## Supplied material

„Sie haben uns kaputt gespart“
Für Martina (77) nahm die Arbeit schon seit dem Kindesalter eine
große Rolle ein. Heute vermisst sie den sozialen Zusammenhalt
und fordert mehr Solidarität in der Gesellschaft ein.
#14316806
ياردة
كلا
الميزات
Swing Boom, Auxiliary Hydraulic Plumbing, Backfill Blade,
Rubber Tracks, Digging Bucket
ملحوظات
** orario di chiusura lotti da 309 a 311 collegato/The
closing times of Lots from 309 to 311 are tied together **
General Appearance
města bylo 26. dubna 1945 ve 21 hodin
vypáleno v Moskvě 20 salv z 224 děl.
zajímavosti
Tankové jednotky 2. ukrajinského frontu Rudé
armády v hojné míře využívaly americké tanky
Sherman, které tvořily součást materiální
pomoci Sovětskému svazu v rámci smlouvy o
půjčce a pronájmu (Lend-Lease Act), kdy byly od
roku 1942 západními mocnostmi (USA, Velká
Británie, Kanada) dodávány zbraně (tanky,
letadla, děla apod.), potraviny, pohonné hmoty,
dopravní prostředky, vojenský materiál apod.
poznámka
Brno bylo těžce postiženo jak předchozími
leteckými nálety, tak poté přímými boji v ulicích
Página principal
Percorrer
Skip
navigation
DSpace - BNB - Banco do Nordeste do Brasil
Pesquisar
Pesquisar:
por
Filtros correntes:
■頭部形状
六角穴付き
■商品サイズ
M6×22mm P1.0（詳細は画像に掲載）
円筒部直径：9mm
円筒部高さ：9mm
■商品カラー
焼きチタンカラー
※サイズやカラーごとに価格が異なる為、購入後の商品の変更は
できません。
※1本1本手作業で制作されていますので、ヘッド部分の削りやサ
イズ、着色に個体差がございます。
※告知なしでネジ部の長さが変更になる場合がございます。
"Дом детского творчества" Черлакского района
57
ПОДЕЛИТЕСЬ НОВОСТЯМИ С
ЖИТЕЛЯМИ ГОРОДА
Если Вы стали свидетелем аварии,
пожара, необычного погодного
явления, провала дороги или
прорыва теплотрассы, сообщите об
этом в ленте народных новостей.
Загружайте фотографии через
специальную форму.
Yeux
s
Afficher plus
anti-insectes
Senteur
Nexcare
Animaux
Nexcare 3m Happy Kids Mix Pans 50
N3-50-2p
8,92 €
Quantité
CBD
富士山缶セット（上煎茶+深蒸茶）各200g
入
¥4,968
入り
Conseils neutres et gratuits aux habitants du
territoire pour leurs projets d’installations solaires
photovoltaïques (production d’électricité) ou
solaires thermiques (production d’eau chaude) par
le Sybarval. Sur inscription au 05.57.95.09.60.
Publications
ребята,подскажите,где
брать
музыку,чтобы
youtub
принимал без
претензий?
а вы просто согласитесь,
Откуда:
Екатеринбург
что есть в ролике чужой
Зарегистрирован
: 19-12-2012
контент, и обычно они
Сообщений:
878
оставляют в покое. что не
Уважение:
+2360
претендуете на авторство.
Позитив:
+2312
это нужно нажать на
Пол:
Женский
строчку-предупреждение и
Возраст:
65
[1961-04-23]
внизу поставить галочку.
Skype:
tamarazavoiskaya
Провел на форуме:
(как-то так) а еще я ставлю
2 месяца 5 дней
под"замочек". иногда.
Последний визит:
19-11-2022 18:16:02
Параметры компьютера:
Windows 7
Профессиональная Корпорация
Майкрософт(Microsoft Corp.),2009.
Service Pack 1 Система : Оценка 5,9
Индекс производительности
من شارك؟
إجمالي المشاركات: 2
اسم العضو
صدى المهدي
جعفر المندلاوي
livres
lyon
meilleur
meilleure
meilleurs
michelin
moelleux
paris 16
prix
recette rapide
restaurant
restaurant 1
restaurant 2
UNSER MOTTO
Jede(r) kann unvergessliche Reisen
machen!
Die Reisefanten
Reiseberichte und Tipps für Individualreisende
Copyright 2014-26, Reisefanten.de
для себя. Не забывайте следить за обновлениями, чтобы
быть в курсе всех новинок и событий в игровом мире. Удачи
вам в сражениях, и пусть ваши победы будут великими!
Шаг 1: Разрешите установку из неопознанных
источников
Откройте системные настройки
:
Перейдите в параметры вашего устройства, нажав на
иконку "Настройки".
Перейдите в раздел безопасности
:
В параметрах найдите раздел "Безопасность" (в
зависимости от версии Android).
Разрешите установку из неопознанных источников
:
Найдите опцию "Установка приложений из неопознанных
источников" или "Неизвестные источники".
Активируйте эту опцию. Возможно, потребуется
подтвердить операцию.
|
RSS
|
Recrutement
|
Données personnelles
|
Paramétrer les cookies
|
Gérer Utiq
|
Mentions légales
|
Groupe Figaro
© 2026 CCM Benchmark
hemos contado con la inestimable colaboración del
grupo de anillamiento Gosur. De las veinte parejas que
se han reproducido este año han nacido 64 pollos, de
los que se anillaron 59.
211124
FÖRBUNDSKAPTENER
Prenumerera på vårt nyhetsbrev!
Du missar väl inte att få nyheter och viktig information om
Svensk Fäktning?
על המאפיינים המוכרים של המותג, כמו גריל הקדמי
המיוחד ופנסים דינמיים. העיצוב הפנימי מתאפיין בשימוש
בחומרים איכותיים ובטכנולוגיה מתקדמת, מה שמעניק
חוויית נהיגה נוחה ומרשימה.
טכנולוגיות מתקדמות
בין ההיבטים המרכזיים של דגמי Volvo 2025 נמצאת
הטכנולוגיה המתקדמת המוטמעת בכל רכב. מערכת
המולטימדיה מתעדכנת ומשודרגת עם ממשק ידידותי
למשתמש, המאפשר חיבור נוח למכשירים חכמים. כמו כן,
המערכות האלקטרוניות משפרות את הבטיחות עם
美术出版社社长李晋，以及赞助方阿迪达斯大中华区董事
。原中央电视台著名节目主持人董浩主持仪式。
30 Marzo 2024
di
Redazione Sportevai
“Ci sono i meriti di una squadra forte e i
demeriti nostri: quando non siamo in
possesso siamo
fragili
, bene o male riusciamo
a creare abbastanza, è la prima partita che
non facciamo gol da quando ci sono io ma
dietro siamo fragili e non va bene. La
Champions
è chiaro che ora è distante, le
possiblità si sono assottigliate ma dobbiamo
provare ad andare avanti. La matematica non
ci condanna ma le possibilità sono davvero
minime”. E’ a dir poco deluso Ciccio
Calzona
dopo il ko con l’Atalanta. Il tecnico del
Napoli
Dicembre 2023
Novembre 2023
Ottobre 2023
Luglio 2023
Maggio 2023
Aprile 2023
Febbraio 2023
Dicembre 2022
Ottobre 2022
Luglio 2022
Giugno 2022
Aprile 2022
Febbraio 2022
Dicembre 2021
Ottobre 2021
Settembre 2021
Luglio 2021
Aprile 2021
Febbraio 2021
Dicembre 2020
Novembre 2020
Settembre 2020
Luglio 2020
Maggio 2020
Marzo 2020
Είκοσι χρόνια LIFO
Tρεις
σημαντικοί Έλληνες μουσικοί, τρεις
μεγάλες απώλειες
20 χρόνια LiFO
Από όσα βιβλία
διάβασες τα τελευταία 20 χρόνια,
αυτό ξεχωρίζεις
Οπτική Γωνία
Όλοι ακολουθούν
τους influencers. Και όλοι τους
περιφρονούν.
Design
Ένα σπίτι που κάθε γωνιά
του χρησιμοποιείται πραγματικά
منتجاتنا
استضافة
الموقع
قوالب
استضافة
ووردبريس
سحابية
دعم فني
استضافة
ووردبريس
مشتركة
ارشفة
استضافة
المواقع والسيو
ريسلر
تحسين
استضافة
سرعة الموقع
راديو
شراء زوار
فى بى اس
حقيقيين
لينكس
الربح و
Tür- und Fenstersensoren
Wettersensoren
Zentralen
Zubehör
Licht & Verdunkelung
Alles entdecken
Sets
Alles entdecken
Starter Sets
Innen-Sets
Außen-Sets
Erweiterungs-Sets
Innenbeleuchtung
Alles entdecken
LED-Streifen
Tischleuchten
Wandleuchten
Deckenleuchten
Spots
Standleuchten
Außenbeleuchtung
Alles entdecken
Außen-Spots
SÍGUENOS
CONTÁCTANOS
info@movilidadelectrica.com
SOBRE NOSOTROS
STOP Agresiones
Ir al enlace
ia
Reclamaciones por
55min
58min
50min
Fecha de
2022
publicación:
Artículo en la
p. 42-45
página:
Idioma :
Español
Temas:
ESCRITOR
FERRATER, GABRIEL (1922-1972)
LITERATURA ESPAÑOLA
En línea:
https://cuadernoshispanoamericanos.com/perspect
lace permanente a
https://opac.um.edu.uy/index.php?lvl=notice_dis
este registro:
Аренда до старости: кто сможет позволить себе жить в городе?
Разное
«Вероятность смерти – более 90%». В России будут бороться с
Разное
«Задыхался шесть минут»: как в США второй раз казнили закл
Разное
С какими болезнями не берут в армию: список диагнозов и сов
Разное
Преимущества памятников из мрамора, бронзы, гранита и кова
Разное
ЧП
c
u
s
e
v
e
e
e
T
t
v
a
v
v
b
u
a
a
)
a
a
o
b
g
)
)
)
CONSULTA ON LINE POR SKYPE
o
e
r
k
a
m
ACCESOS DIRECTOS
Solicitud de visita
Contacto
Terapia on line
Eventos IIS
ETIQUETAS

## Exercise directions
Word for word, reproduce the listing above from its start up to and including the line that has "принимал без". Give only those lines.

## Answer to this task
„Sie haben uns kaputt gespart“
Für Martina (77) nahm die Arbeit schon seit dem Kindesalter eine
große Rolle ein. Heute vermisst sie den sozialen Zusammenhalt
und fordert mehr Solidarität in der Gesellschaft ein.
#14316806
ياردة
كلا
الميزات
Swing Boom, Auxiliary Hydraulic Plumbing, Backfill Blade,
Rubber Tracks, Digging Bucket
ملحوظات
** orario di chiusura lotti da 309 a 311 collegato/The
closing times of Lots from 309 to 311 are tied together **
General Appearance
města bylo 26. dubna 1945 ve 21 hodin
vypáleno v Moskvě 20 salv z 224 děl.
zajímavosti
Tankové jednotky 2. ukrajinského frontu Rudé
armády v hojné míře využívaly americké tanky
Sherman, které tvořily součást materiální
pomoci Sovětskému svazu v rámci smlouvy o
půjčce a pronájmu (Lend-Lease Act), kdy byly od
roku 1942 západními mocnostmi (USA, Velká
Británie, Kanada) dodávány zbraně (tanky,
letadla, děla apod.), potraviny, pohonné hmoty,
dopravní prostředky, vojenský materiál apod.
poznámka
Brno bylo těžce postiženo jak předchozími
leteckými nálety, tak poté přímými boji v ulicích
Página principal
Percorrer
Skip
navigation
DSpace - BNB - Banco do Nordeste do Brasil
Pesquisar
Pesquisar:
por
Filtros correntes:
■頭部形状
六角穴付き
■商品サイズ
M6×22mm P1.0（詳細は画像に掲載）
円筒部直径：9mm
円筒部高さ：9mm
■商品カラー
焼きチタンカラー
※サイズやカラーごとに価格が異なる為、購入後の商品の変更は
できません。
※1本1本手作業で制作されていますので、ヘッド部分の削りやサ
イズ、着色に個体差がございます。
※告知なしでネジ部の長さが変更になる場合がございます。
"Дом детского творчества" Черлакского района
57
ПОДЕЛИТЕСЬ НОВОСТЯМИ С
ЖИТЕЛЯМИ ГОРОДА
Если Вы стали свидетелем аварии,
пожара, необычного погодного
явления, провала дороги или
прорыва теплотрассы, сообщите об
этом в ленте народных новостей.
Загружайте фотографии через
специальную форму.
Yeux
s
Afficher plus
anti-insectes
Senteur
Nexcare
Animaux
Nexcare 3m Happy Kids Mix Pans 50
N3-50-2p
8,92 €
Quantité
CBD
富士山缶セット（上煎茶+深蒸茶）各200g
入
¥4,968
入り
Conseils neutres et gratuits aux habitants du
territoire pour leurs projets d’installations solaires
photovoltaïques (production d’électricité) ou
solaires thermiques (production d’eau chaude) par
le Sybarval. Sur inscription au 05.57.95.09.60.
Publications
ребята,подскажите,где
брать
музыку,чтобы
youtub
принимал без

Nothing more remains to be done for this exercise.